Since the COVID-19 pandemic hit the US in March, we’ve seen many facets of our lives transform in an effort to keep us safe from infection. The way we do things has changed, and in many cases it’s come with a cost. We’ve been in survival mode, trying to find the best way to keep ourselves and others safe, but in some cases this has meant hurting the earth. Businesses have suspended reusable bag and beverage container policies to avoid contamination, meaning more waste gets produced. Takeout and delivery have both become essential to our day-to-day routines, resulting in more styrofoam containers and plastic silverware ending up in landfills. Altogether about fifty government policies meant to reduce single-use plastic have been rolled back by cities and states during COVID-19, putting more plastic bags, straws, and other single-use plastic into circulation. Overall we’re also producing more waste as we stay at home; sanitation workers have seen household garbage increase by as much as 40% in certain parts of the country.
While there are some things we can’t control as we wait out this pandemic, there are still plenty of ways to reduce plastic in your home, being kinder to the earth and, a lot of the time, kinder to our own bodies as well. In addition to the damage that plastic can do to our environment, specifically the ocean and marine life, it can also do harm to us, as plastic containers for food and water might release harmful chemicals over time. We interact with so much plastic on a daily basis that it can become a blind spot for us, but the truth is that so many of these products have safer, healthier and more environmentally friendly counterparts. Just a handful of substitutions can immediately reduce your plastic footprint and save you money. Here are a few easy ways to use less plastic in your home.
Lose the bottle
Have you ever thought about how much plastic it takes just to keep buying the same cleaning products, soaps or shampoos over and over again? Many products, like multipurpose sprays and hand soaps, are mostly made of water, meaning that it’s not hard to create the same product at home while skipping the extra plastic and the price tag.
You can buy soap capsules from subscription companies like Blueland and then simply add them to some water in a glass bottle, sparing yourself a trip to the store and a single use container. Purchasing laundry detergent powder instead of liquid can take one more plastic bottle out of the equation. There are many formulas online for multi-purpose cleaners that use household ingredients like white vinegar, baking soda, lemon juice and essential oils, giving you the ability to make more whenever you want and store it in a reusable glass spray bottle.

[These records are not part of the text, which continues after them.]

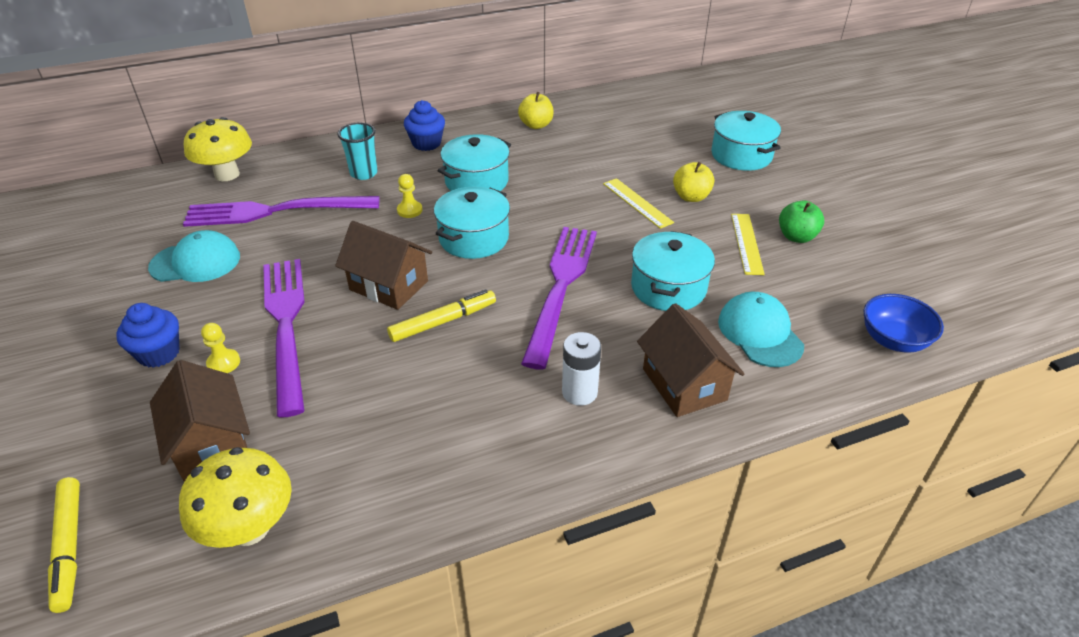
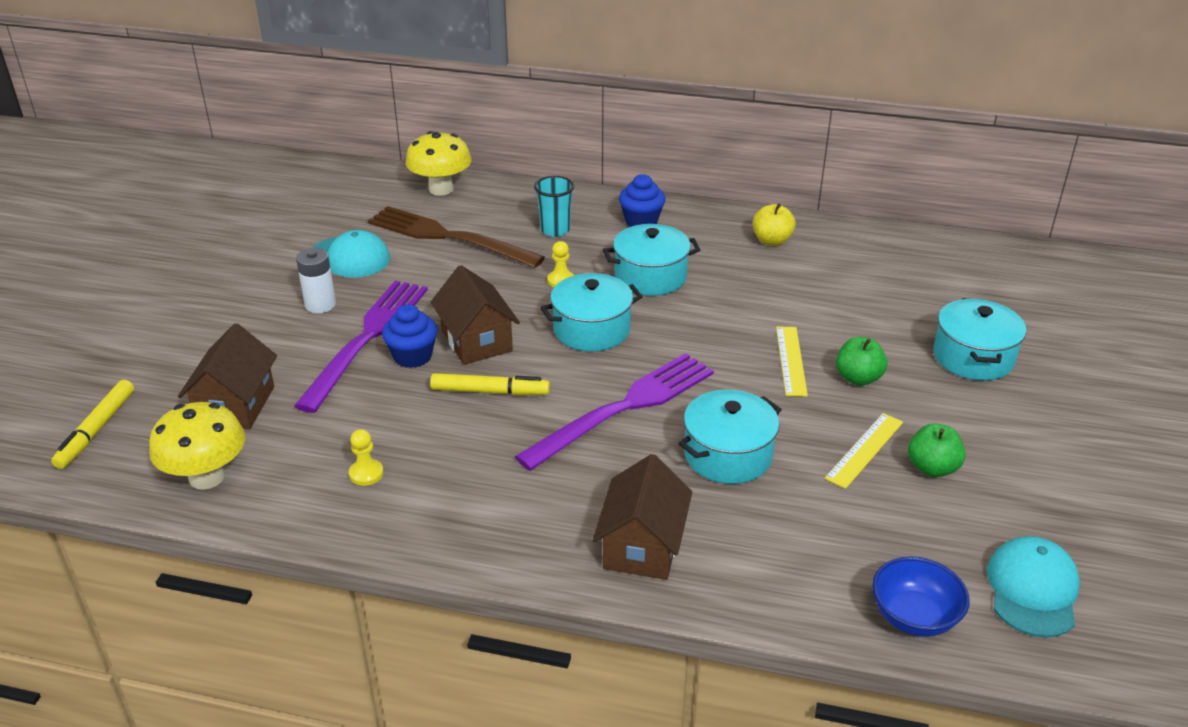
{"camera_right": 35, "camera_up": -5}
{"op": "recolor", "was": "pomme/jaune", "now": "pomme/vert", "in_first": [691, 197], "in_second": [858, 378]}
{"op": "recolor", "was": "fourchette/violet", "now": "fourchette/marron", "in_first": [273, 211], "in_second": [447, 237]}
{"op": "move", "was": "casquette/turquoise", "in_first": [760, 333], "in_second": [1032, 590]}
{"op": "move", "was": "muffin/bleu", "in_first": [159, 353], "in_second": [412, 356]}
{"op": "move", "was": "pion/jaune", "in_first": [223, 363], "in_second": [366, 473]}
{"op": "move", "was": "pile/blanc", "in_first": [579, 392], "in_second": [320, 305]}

Many of the products we use in the shower also have no-plastic counterparts. Several companies sell shampoo, conditioner and body wash all in bar form, no plastic packaging required! Products like refillable deodorant, lotion bars and tooth powder are even available, making a plastic-free bathroom more possible than ever.
Environmentalists also recommend opening your eyes to products being sold in glass or cardboard instead of plastic; getting a cardboard box of pasta or a glass jar of sauce instead of products that come packaged in plastic bags or bottles is an easy shift to make.
Replace Disposable Items With Reusable Ones
If you depend on your Keurig to start your morning on the right foot, consider buying a reusable K-cup, which you can fill with grounds of your choice, and keep hundreds of K-cups out of landfills. If you’re a fan of iced beverages, a handful of metal or glass straws on hand will save you from needing plastic ones that will never biodegrade. Going reusable for your leftovers has never been more possible; a roll of beeswax wrap or bowl covers, silicone ziploc bags or glass food containers will last longer and reduce waste.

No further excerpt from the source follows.